───── MATERIAL FOR THIS TASK ─────
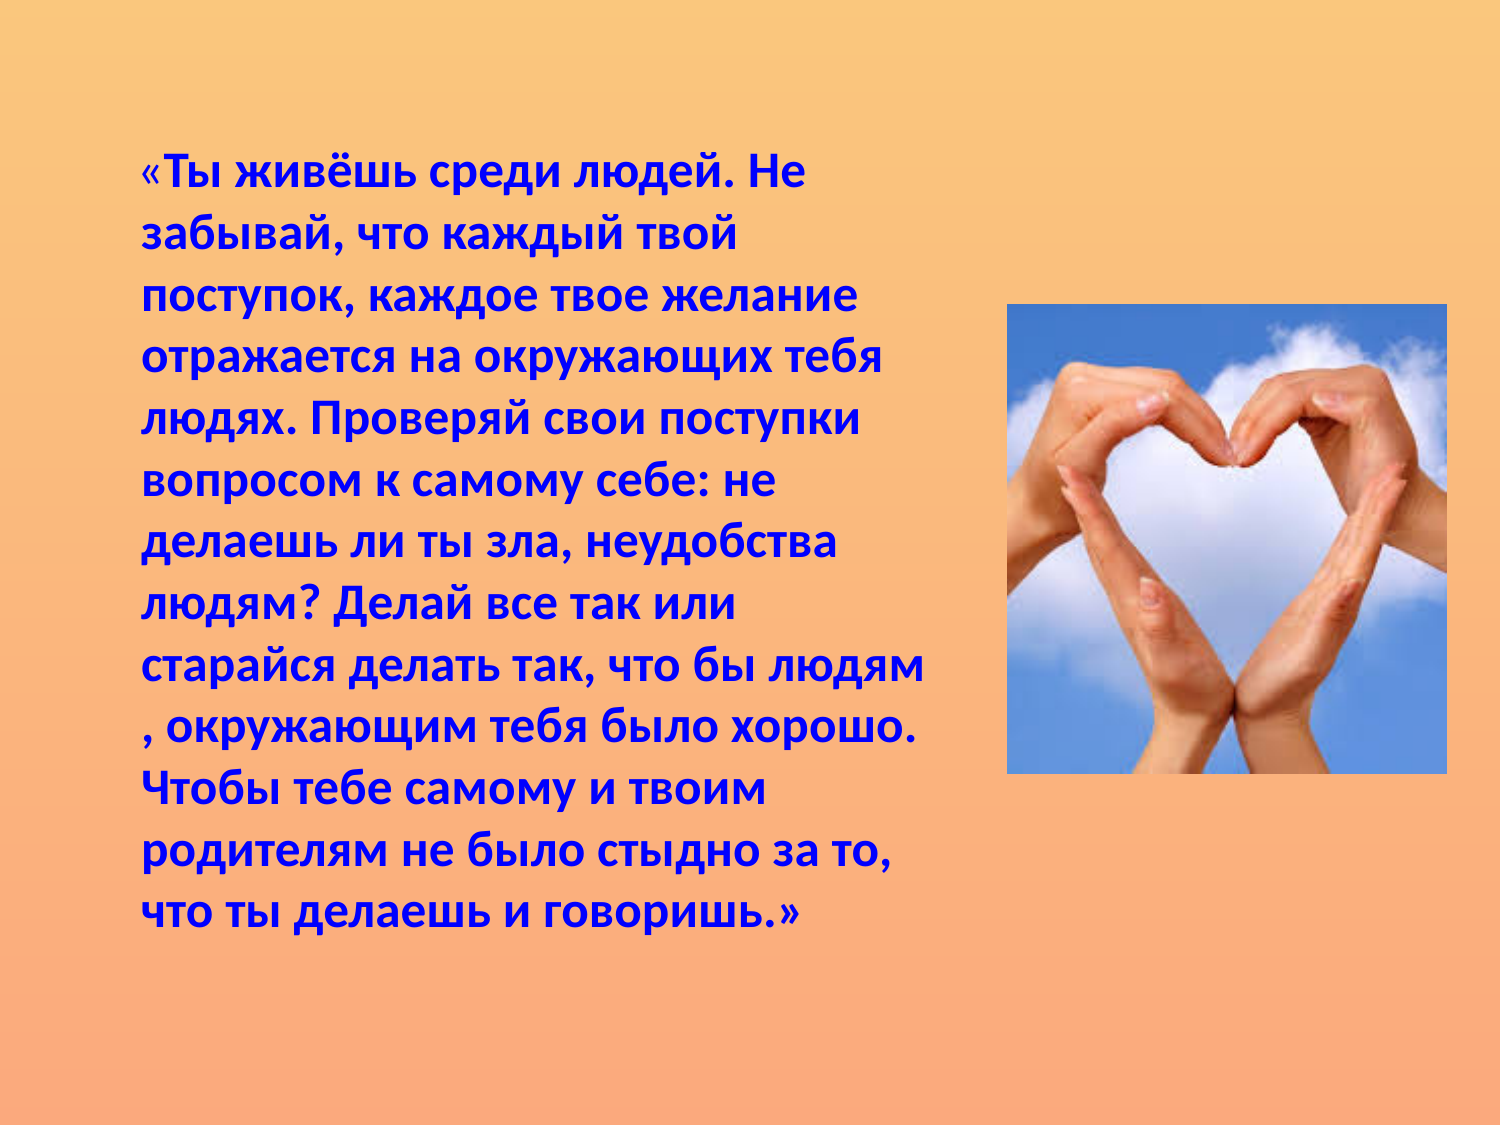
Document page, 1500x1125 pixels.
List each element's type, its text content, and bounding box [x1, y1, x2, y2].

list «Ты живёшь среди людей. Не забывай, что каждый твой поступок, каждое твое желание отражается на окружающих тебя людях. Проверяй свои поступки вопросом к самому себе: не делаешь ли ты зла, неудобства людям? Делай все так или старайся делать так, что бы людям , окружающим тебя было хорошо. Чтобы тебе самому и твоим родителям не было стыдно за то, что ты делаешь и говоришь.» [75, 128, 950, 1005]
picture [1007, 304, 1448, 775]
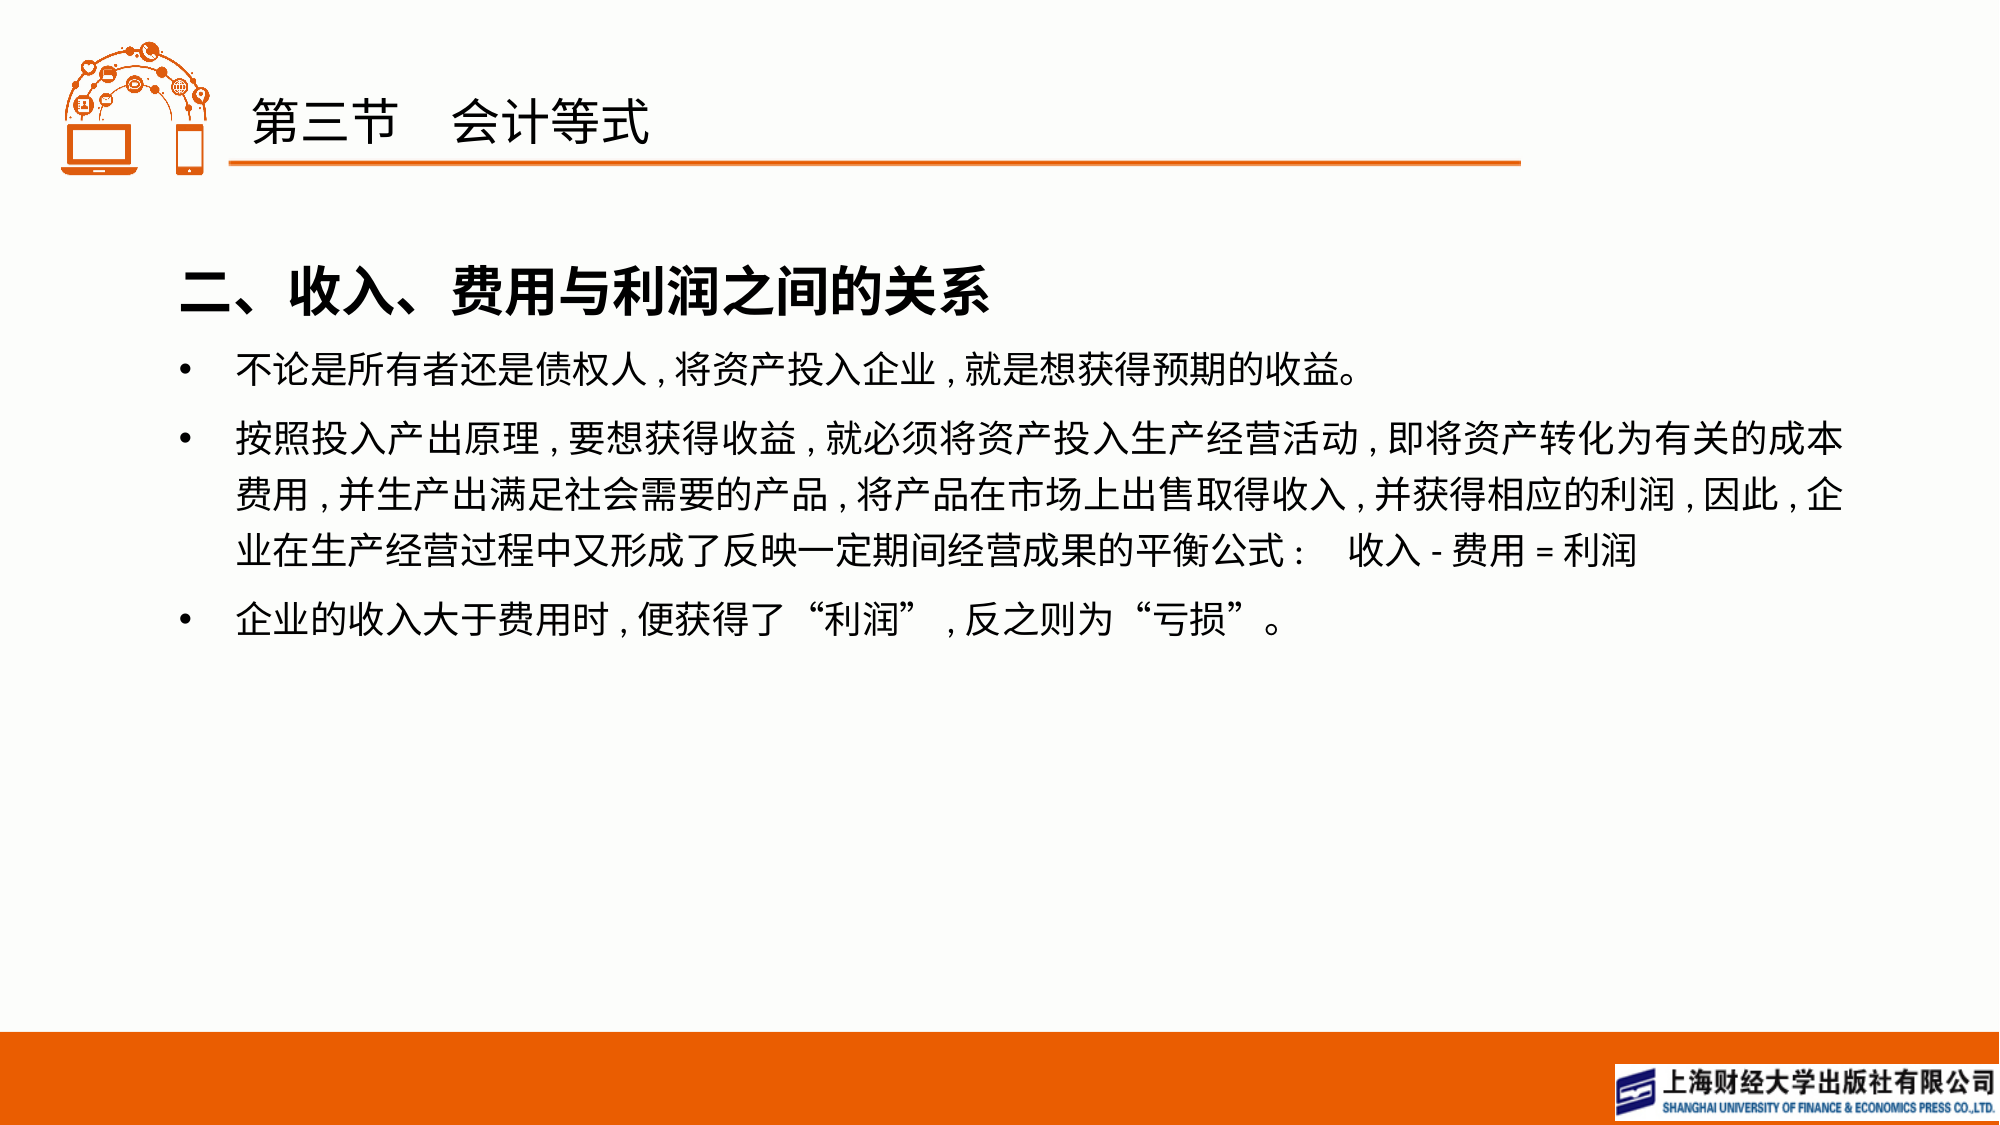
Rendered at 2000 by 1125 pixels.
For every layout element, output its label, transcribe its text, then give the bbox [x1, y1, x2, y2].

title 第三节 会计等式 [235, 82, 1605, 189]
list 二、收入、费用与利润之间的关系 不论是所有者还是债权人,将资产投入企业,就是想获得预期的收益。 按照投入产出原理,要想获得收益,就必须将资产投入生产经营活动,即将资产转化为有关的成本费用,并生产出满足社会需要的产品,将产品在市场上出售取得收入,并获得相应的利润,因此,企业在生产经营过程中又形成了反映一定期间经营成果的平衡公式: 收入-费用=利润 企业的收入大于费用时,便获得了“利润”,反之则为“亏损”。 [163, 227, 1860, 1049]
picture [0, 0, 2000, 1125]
─────
TASK GOAL:
Each line above should be written out again unchanged; no images are to be carried over.

REPLY:
Document page, 1500x1125 pixels.
List each element's type, its text content, and bounding box [x1, y1, x2, y2].

list «Ты живёшь среди людей. Не забывай, что каждый твой поступок, каждое твое желание отражается на окружающих тебя людях. Проверяй свои поступки вопросом к самому себе: не делаешь ли ты зла, неудобства людям? Делай все так или старайся делать так, что бы людям , окружающим тебя было хорошо. Чтобы тебе самому и твоим родителям не было стыдно за то, что ты делаешь и говоришь.» [75, 128, 950, 1005]
picture [1007, 304, 1448, 775]
Rendered at 2000 by 1125 pixels.
For every layout element, output its label, transcribe its text, then give the bbox [x1, y1, x2, y2].

title 第三节 会计等式 [235, 82, 1605, 189]
list 二、收入、费用与利润之间的关系 不论是所有者还是债权人,将资产投入企业,就是想获得预期的收益。 按照投入产出原理,要想获得收益,就必须将资产投入生产经营活动,即将资产转化为有关的成本费用,并生产出满足社会需要的产品,将产品在市场上出售取得收入,并获得相应的利润,因此,企业在生产经营过程中又形成了反映一定期间经营成果的平衡公式: 收入-费用=利润 企业的收入大于费用时,便获得了“利润”,反之则为“亏损”。 [163, 227, 1860, 1049]
picture [0, 0, 2000, 1125]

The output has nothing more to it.